And have you read some of the unredacted statements coming up in the Florida case? It suggests some degree of set up (and typical Trump stupidity)
Which one is the fraud case? Hard to search.
Yes, I’ve been keeping up with the unredactions. Mostly to argue with people in the other subthread. I swear, when I started reading I didn’t look like such a partisan hack!
A few of the claims are very defensible. Then they’re used to argue something much more elaborate (and, of course, more favorable to Trump). Nothing about the document reordering changes the facts of the warrant or the charges. Translating “we acknowledge inconsistency with what we previously understood and represented to the Court” as “we are lying liars who got caught” is disingenuous.
That conclusion is propped up by thinner evidence. There’s a paragraph suggesting NARA gave Trump boxes at one point? That must mean they were the classified documents; it’s all a setup! News outlets ran with a misleading FBI photo? Psyop! Any time Politico or CNN says something uncharitable? Proof of the deep-seated conspiracy. Except when the judge postpones; clearly she’s the only rational, unbiased individual in this whole mess.
The biggest outlier is the claim about early DoJ/NARA collaboration, which is most likely to prove a political but-for. It’s also getting far less attention from Trump partisans. Is that because they aren’t sure about the timeline? Because they understand the difference between correlation and causation? Because they already assume the political motive is the only way? I don’t know. That’s the issue I’ll be following most closely.
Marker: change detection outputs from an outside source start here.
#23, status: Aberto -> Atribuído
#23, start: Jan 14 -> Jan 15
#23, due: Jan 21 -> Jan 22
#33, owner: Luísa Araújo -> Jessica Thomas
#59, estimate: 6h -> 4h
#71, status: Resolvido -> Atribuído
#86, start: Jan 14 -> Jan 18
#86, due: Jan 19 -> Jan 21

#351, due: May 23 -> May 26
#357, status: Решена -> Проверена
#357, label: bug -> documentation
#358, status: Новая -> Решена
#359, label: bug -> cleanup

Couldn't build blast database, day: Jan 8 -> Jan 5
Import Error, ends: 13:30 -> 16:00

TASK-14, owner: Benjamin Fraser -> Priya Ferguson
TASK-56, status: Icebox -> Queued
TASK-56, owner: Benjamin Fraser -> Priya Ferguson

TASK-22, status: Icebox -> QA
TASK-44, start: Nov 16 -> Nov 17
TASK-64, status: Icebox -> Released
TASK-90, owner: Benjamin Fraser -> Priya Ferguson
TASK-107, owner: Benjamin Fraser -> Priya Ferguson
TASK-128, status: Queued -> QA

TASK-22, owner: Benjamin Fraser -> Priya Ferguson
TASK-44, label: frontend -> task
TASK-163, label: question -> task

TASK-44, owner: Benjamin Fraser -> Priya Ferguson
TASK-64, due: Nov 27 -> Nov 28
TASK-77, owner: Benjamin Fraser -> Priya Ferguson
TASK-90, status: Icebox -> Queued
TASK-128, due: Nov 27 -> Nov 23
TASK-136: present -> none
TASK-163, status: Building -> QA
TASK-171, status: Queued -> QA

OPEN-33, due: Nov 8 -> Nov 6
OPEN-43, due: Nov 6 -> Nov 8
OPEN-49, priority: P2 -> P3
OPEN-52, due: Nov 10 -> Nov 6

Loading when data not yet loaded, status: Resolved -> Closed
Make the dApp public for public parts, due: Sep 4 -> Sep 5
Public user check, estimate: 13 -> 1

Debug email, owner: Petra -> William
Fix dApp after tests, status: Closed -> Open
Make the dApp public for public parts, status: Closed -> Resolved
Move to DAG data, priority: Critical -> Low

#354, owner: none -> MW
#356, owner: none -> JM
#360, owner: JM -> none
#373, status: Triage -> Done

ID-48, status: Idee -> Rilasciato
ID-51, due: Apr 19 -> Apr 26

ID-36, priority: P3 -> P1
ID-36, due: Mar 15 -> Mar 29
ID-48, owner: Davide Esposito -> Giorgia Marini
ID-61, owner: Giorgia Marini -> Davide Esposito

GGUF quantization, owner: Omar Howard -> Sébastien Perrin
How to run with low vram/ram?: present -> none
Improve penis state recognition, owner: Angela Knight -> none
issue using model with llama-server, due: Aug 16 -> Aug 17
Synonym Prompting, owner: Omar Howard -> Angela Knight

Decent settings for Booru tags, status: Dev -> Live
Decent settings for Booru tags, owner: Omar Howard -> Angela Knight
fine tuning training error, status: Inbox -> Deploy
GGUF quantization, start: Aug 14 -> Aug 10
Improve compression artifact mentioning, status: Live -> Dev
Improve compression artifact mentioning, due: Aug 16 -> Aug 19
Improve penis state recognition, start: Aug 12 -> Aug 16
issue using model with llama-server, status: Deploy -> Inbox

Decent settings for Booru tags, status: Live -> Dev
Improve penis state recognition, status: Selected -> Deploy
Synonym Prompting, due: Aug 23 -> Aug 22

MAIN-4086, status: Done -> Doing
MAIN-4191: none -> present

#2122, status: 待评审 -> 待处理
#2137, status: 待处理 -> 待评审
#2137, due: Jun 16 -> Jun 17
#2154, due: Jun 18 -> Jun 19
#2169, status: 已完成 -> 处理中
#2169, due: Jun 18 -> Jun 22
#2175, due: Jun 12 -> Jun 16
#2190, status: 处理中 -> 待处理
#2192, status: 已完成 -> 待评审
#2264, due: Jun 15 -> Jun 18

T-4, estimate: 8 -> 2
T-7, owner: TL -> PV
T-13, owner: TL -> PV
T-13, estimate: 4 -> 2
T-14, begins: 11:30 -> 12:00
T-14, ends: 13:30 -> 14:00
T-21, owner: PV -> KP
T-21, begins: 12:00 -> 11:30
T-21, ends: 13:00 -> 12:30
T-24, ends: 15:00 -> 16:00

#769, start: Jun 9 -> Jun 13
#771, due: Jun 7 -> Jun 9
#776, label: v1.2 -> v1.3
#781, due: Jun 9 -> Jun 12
Fraud is where he was hit with a 350m penalty for making allegedly fraudulent statements to the bank for a loan on which he paid every cent on the loan (which doesn’t mean there wasn’t fraud but disgorgement at best would be much smaller)
Oh, another NY case. Is this the one where he was inflating penthouse sizes?
I don’t know anything about fraud judgments, but I’m willing to believe the judge based that penalty on Trump’s politics.